__Source passage__.
= = = = =

Congratulations on the acquisition.

One question. How did you manage to convince your better half to sweep your mess? It will be cold day in you know where before my wife will sweep my mess...


----------



## tymcneer (Jul 11, 2016)

My better half is better than me... She puts up with my crap being all over the place... She has allowed my shop to basically take over the first floor of her town house... 

To be truthful, I sometimes wonder why she puts up with me, but I am always glad she does 

Heck... Her idea of fun is to wander through yard sales looking for tools, or through hardware stores looking at stuff... She is pretty good with hand tools, and onws better ones than I do... She buys Dewalt, and I buy Harbor Freight 

Ty


----------



## tymcneer (Jul 12, 2016)

The good news... it's alive!

I ran power to the lathe, checked the fluids, and got it working. The DRO works though I haven't tested the accuracy. I have an issue with the brake, but that is an installation error on my part. When we seated the lathe on the stand, we forgot to tighten up the brake pedal to the actuation assembly.   Another project for another day.

The good news is the power tap I created will also feed the cnc mill's cheap Chinese spindle. Now all I have to do is repair the wiring which was damaged in the move.

Pictures tomorrow. 

Ty


----------



## tymcneer (Jul 12, 2016)

All powered up... the DRO works and I have tested it's accuracy and it is spot on.





My first test piece. I always start with wood, so that if something goes wrong I have a chance of not ruining the machine.





Ty


----------



## tymcneer (Jul 13, 2016)

A short video of the lathe running...

Ty


----------



## tymcneer (Jul 13, 2016)

I spun up a quick test part. Eventually this part will be counterbored to fit a carbon fiber tube and threaded to fit an existing part.

= = = = =

__Data records__.
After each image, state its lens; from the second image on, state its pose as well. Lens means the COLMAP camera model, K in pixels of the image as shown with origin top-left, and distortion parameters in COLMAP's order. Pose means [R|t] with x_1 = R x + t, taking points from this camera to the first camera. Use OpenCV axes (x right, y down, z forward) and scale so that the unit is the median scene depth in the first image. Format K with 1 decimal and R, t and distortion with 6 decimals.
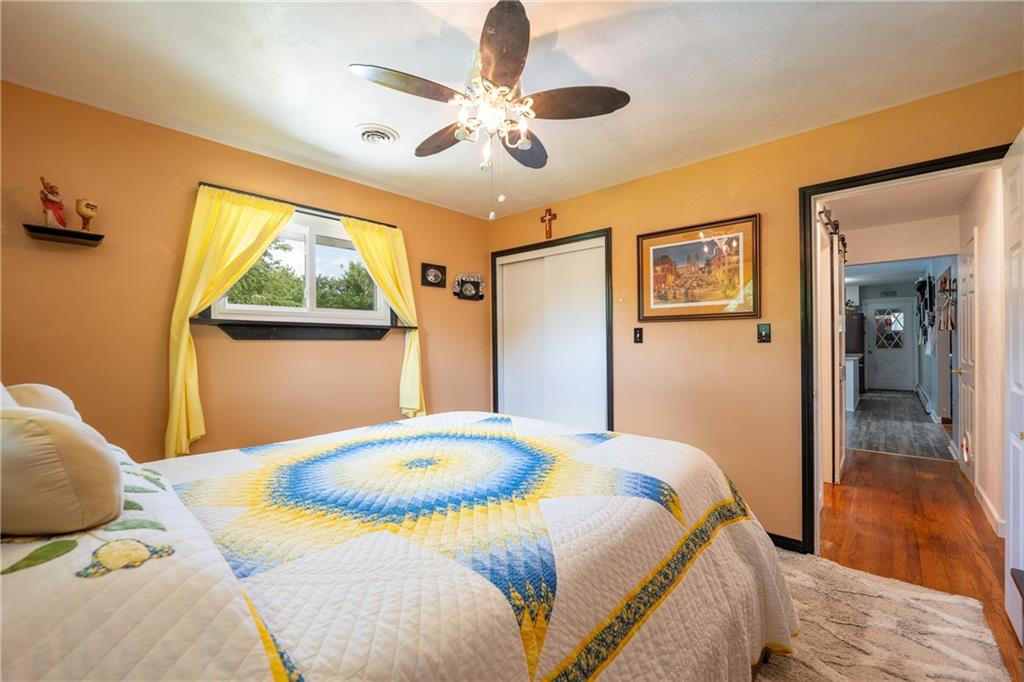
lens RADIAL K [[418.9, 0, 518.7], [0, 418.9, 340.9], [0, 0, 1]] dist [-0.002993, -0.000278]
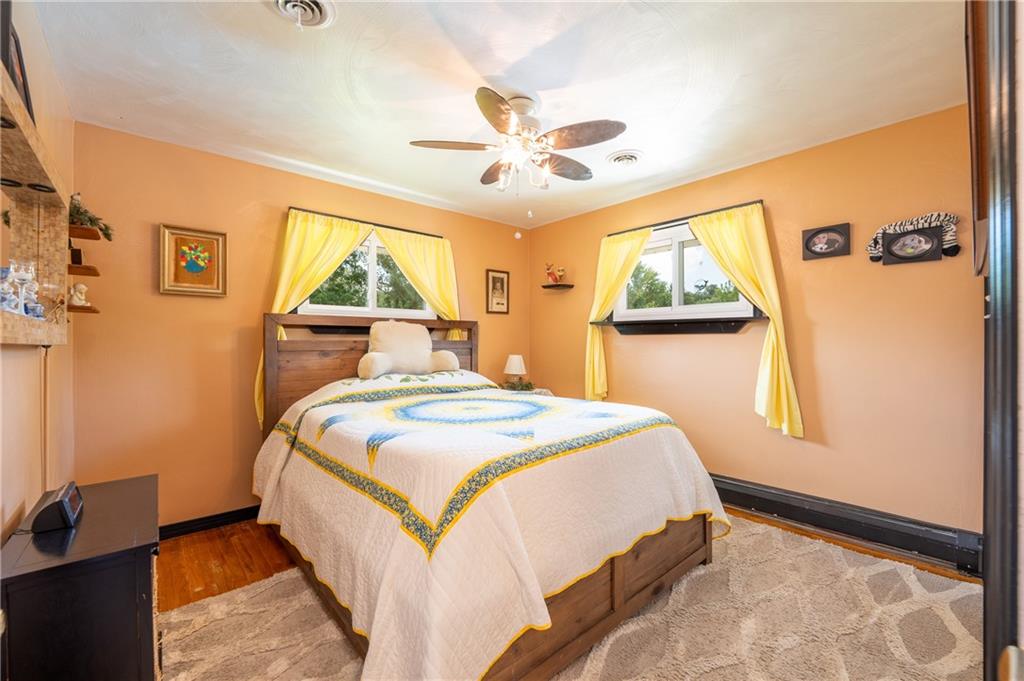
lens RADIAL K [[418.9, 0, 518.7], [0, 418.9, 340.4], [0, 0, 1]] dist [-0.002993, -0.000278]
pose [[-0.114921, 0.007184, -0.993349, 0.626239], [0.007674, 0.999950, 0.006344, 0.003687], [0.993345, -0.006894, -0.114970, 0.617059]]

= = = = =

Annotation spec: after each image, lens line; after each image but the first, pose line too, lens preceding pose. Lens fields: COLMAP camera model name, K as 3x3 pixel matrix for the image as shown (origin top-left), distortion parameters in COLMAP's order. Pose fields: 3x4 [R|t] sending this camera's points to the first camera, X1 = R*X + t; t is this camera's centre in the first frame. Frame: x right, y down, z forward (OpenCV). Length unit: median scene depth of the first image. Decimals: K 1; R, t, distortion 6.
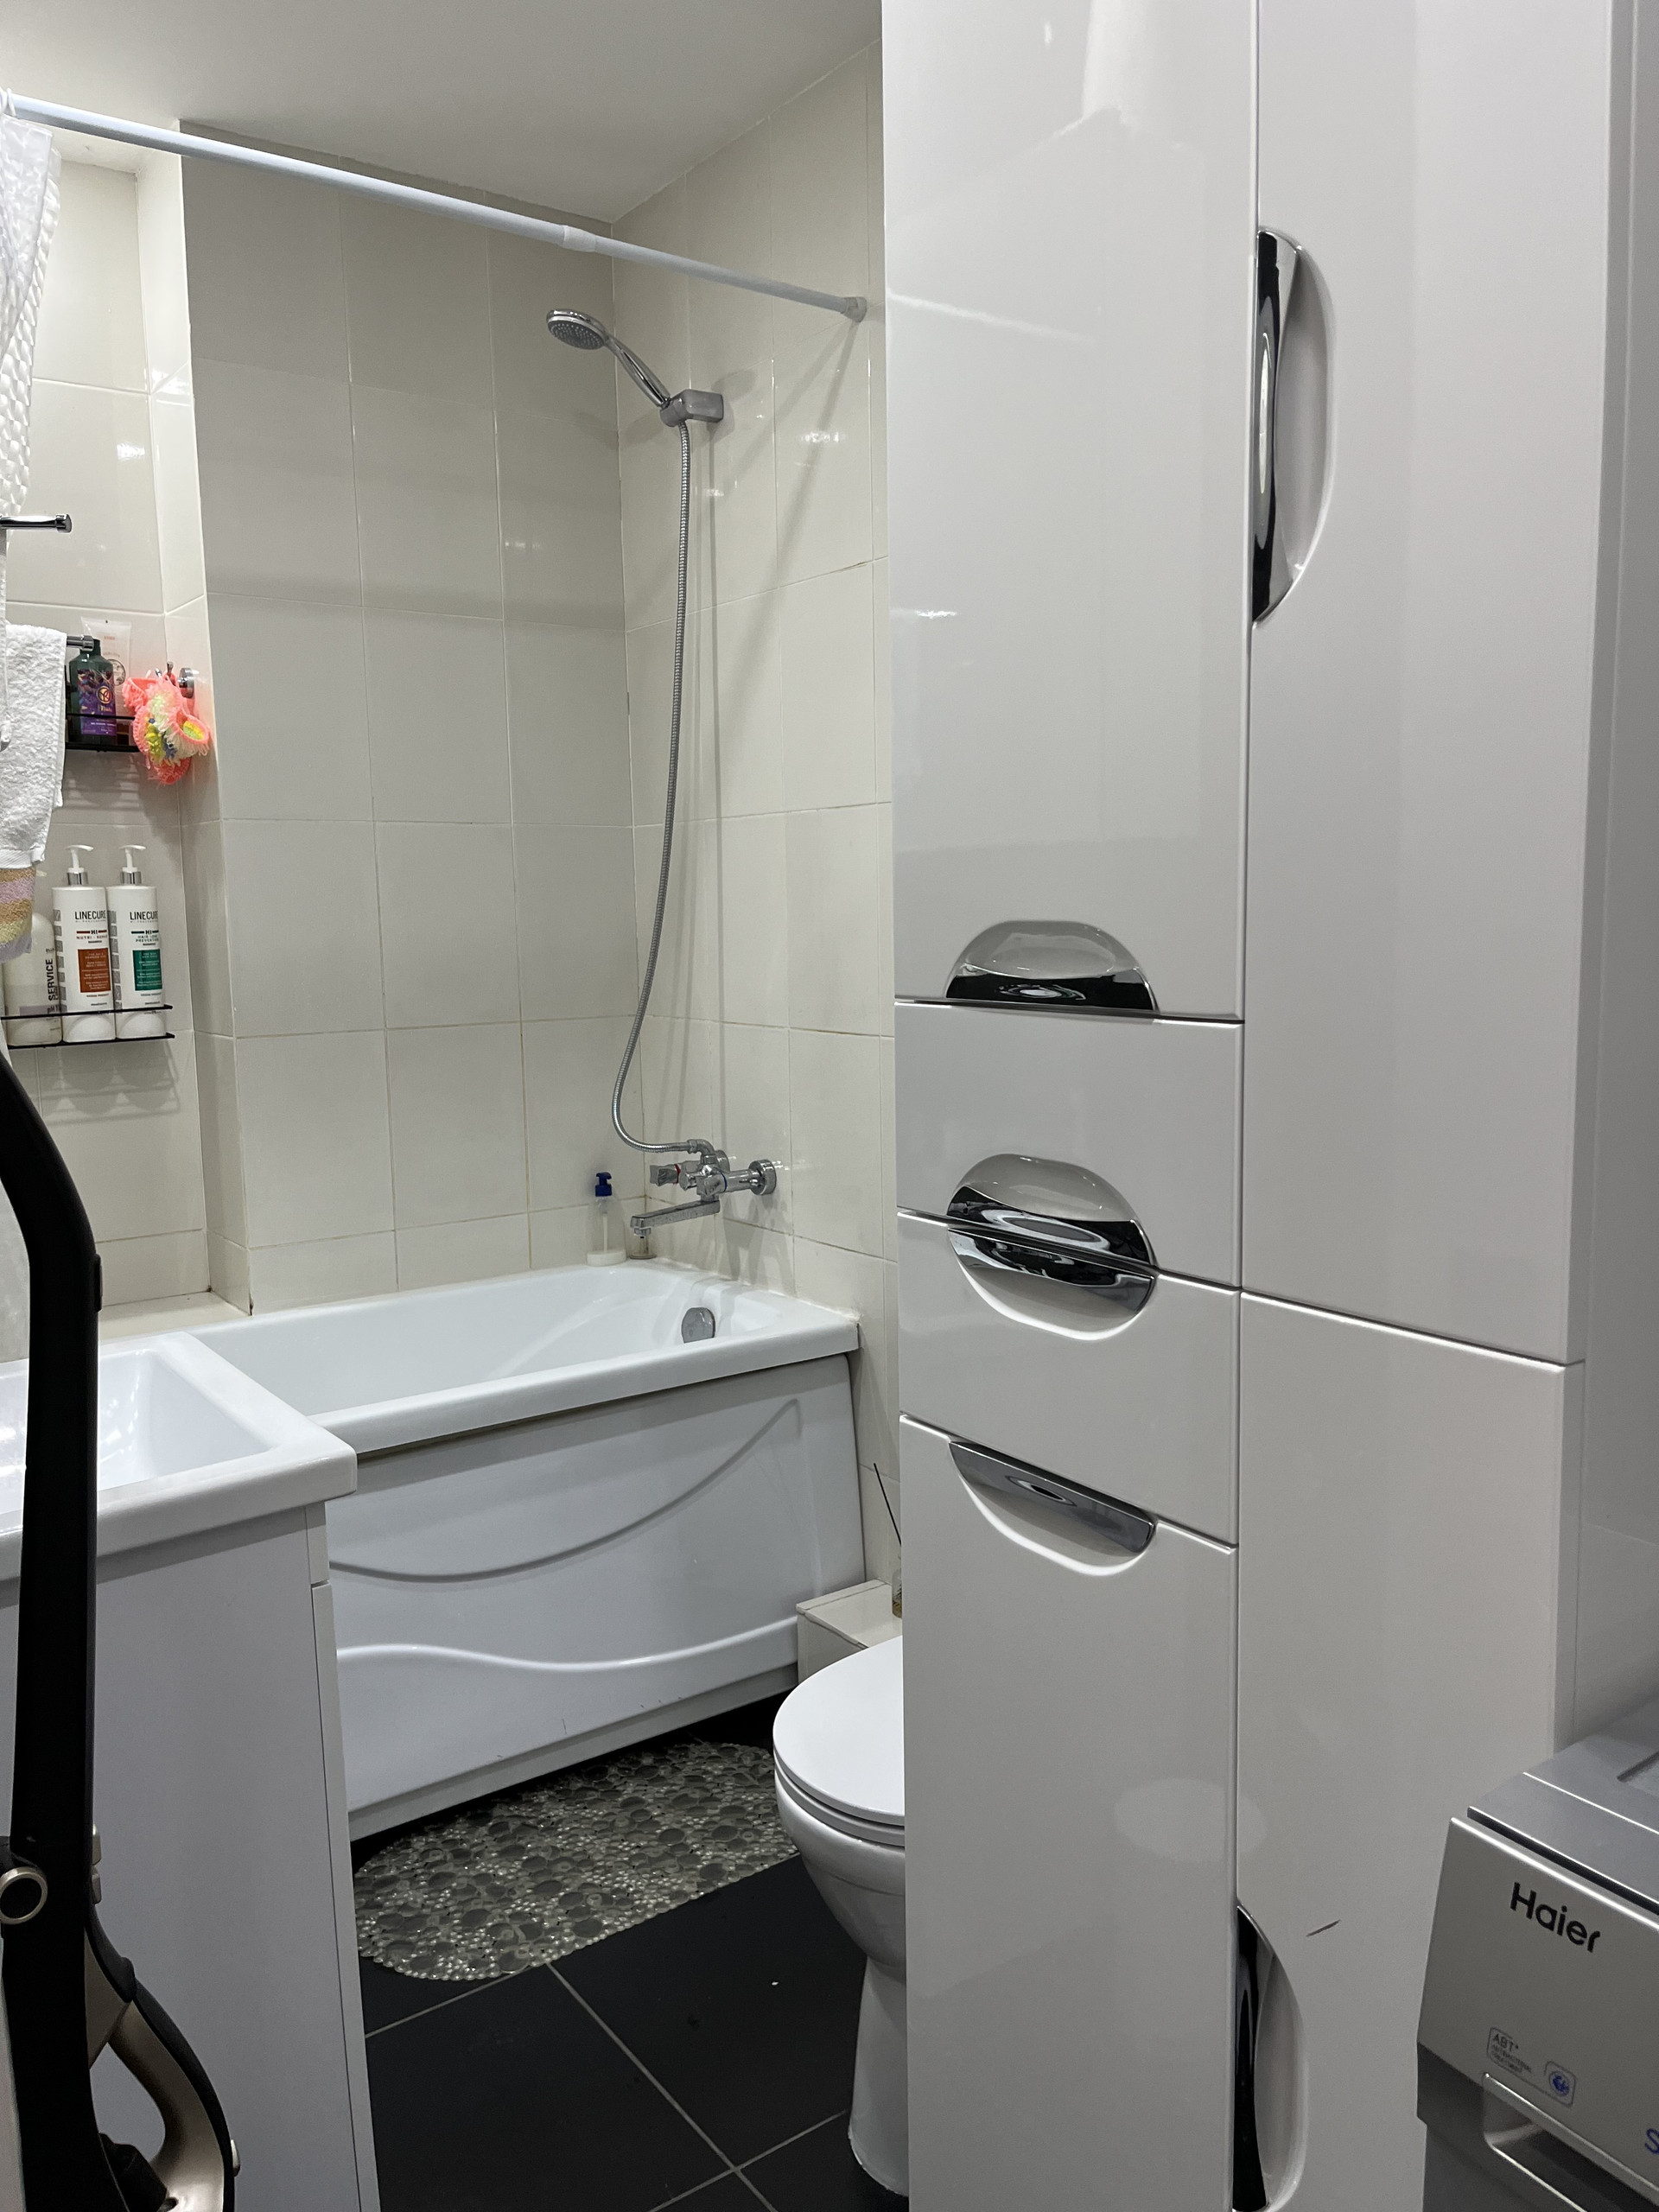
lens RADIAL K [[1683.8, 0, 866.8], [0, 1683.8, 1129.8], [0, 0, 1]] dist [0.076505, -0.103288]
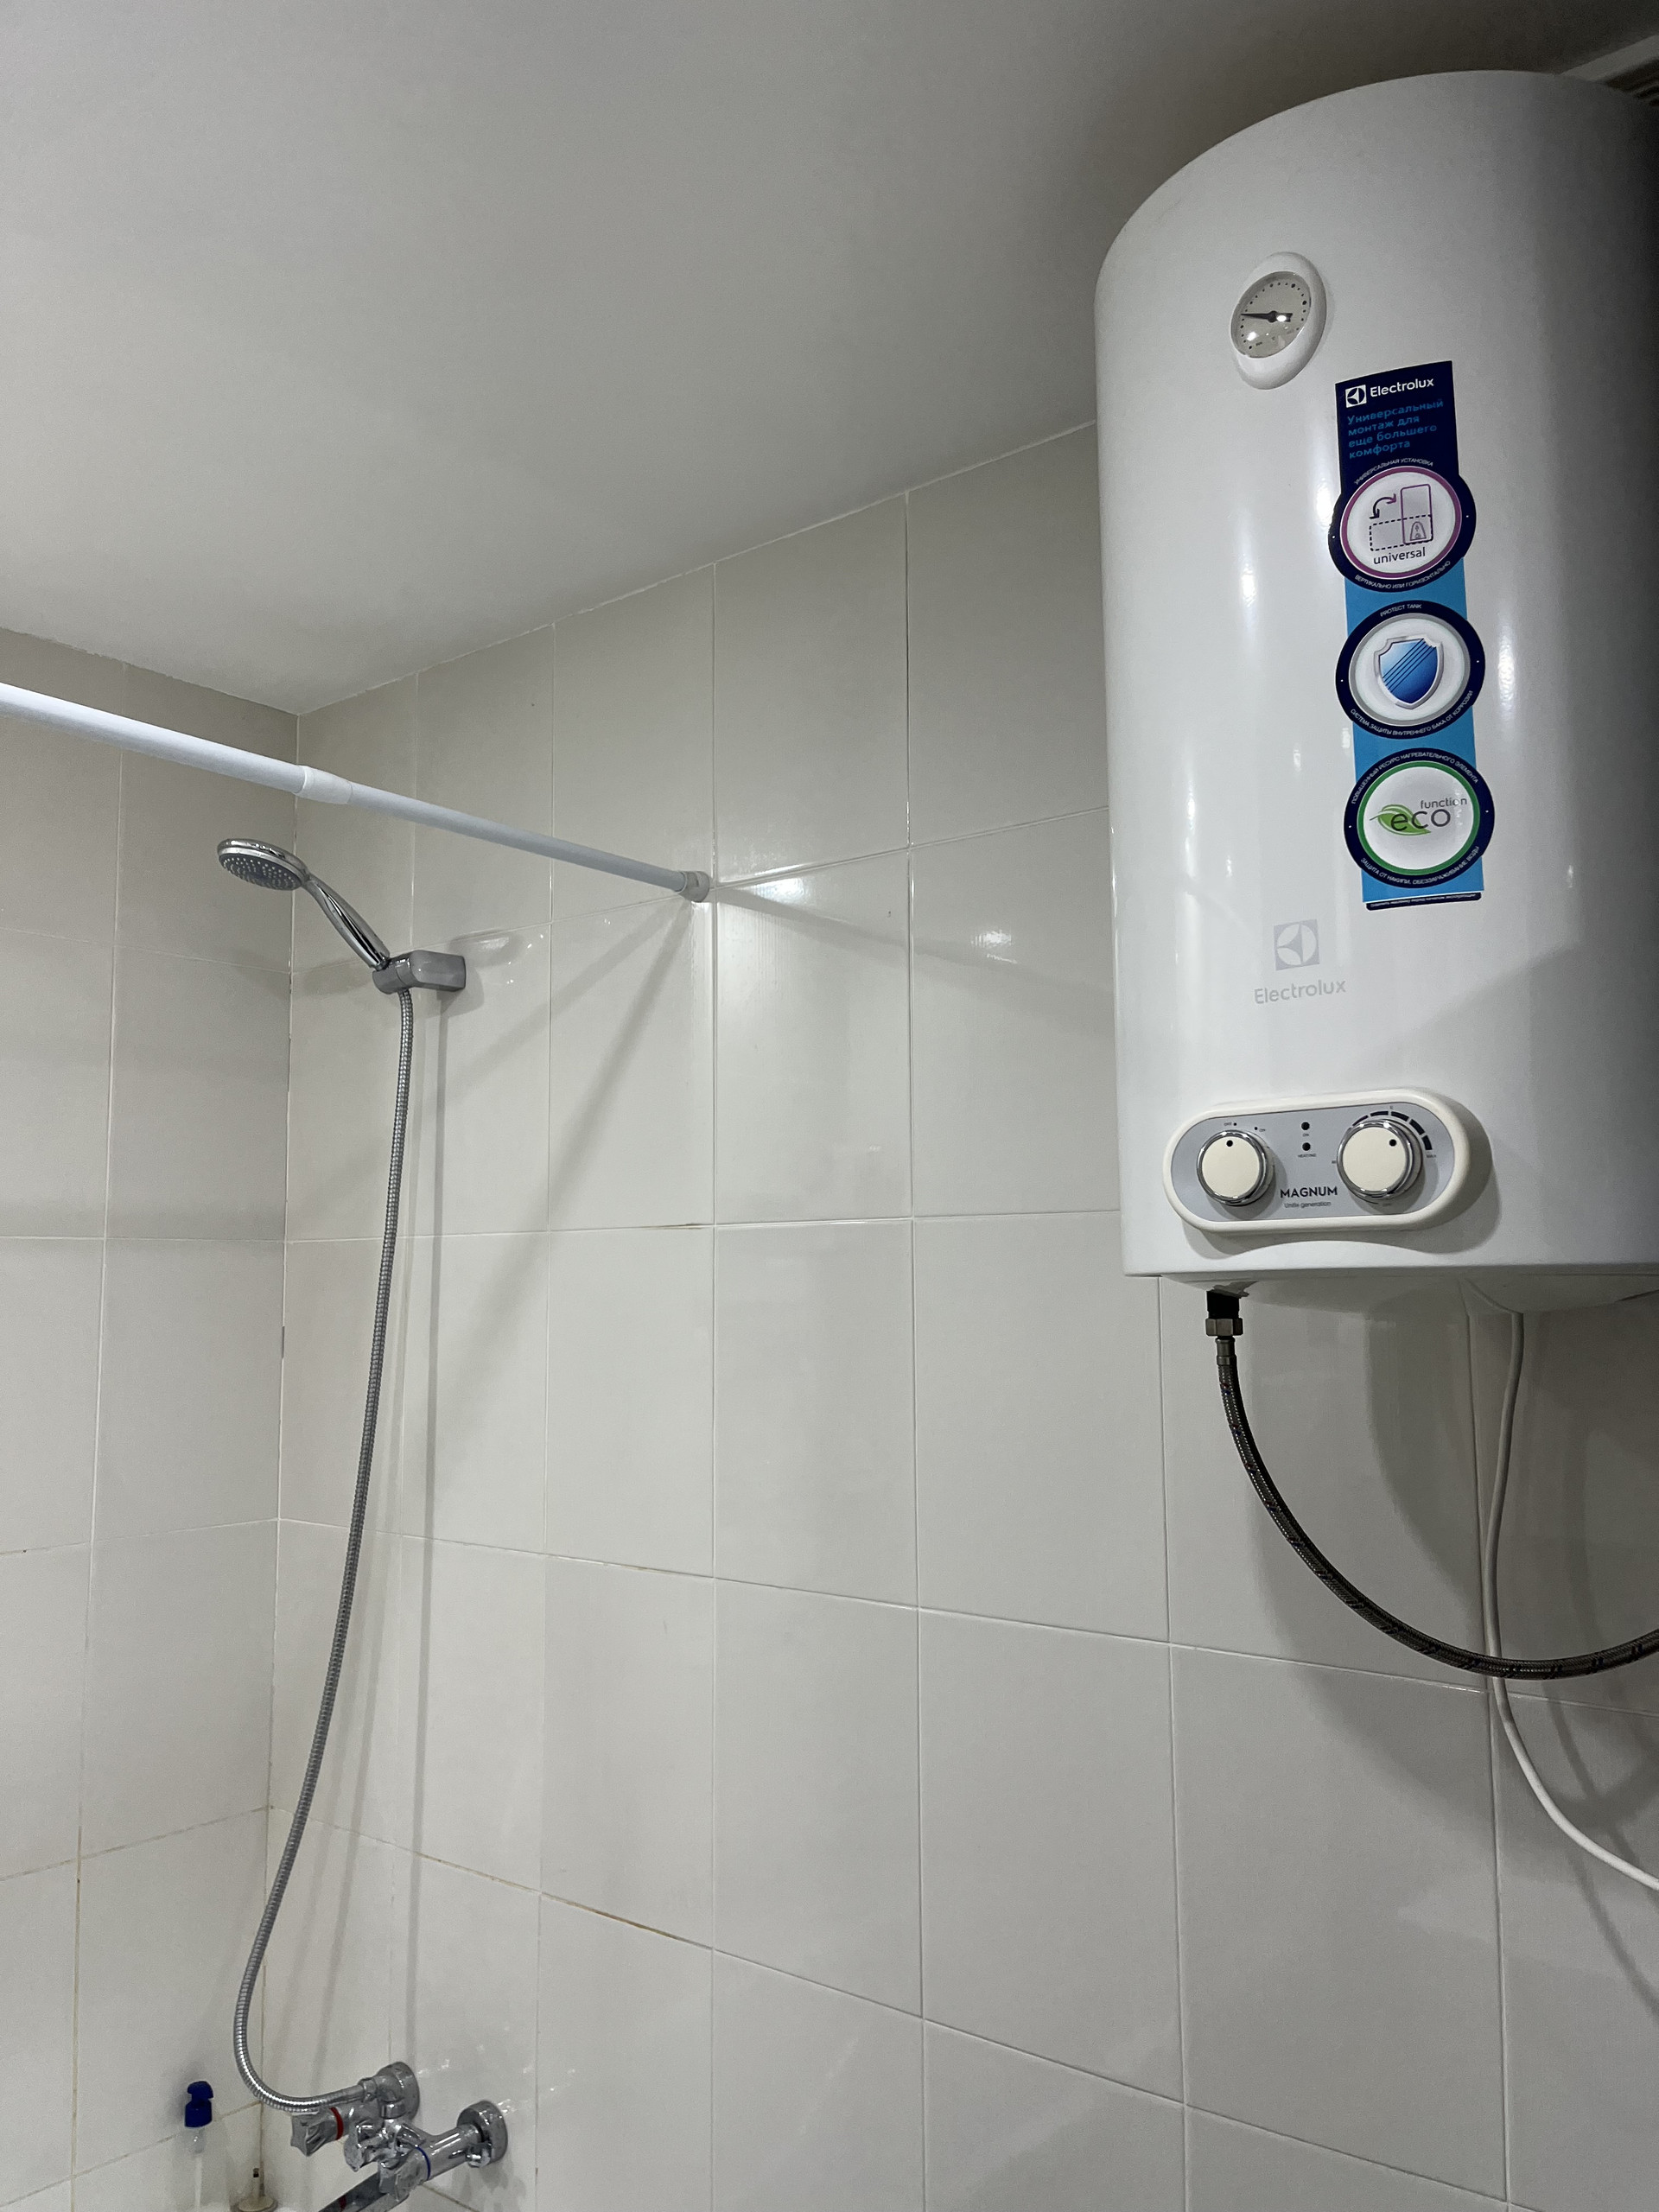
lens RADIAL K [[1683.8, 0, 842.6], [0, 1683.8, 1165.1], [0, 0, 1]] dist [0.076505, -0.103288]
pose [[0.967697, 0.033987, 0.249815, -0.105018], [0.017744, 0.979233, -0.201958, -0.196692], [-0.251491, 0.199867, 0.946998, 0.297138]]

= = = = =

__Activity A__.
In the lathe thread, what material does tymcneer always use for a first test piece?
__Activity B__.
Reproduce the passage of the lathe thread starting at "Heck... Her idea" and ending at "news... it's alive!".

__Answer section A__.
Wood.

__Answer section B__.
Heck... Her idea of fun is to wander through yard sales looking for tools, or through hardware stores looking at stuff... She is pretty good with hand tools, and onws better ones than I do... She buys Dewalt, and I buy Harbor Freight 

Ty


----------



## tymcneer (Jul 12, 2016)

The good news... it's alive!